▶ **Data section**

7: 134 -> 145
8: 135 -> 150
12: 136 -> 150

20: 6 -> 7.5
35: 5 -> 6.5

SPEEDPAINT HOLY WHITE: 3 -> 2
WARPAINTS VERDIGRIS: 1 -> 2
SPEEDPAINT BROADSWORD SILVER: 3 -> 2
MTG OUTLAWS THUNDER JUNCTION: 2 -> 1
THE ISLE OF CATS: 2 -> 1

--

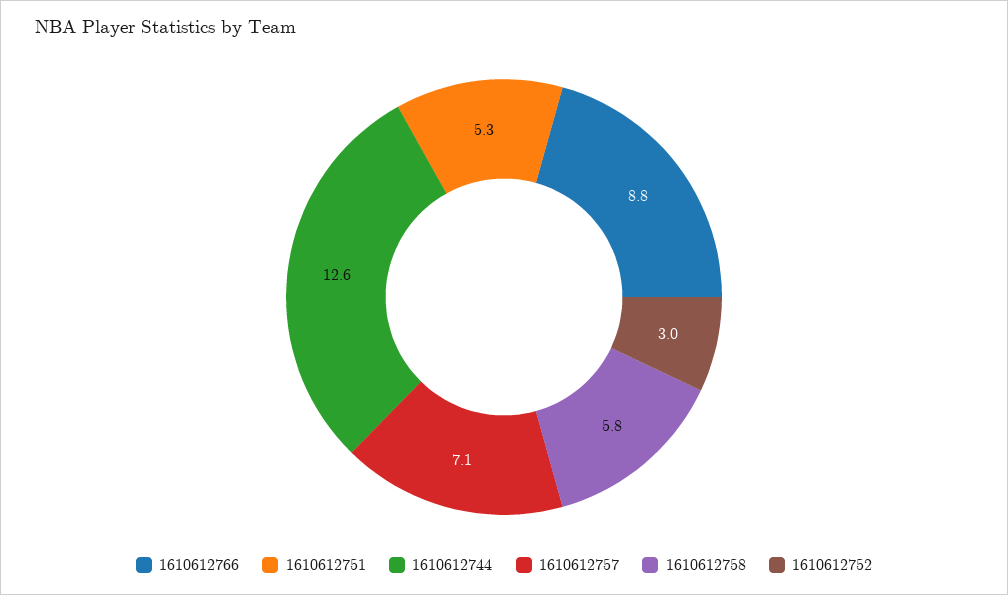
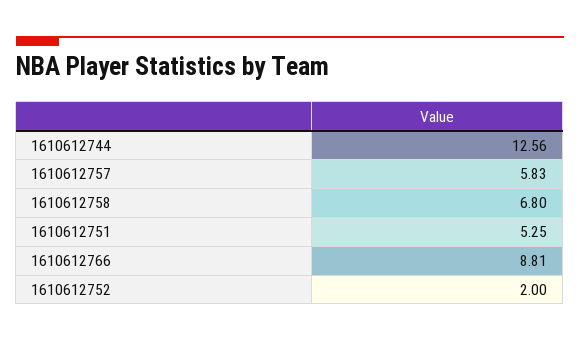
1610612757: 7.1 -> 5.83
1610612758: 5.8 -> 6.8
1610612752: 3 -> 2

▶ **What the task requires**
Among the entries above, find the line with "35: 5 -> 6.5" and the line with "THE ISLE OF CATS: 2 -> 1"; give again exactly these two lines and all lines between them.

▶ **Written response**
35: 5 -> 6.5

SPEEDPAINT HOLY WHITE: 3 -> 2
WARPAINTS VERDIGRIS: 1 -> 2
SPEEDPAINT BROADSWORD SILVER: 3 -> 2
MTG OUTLAWS THUNDER JUNCTION: 2 -> 1
THE ISLE OF CATS: 2 -> 1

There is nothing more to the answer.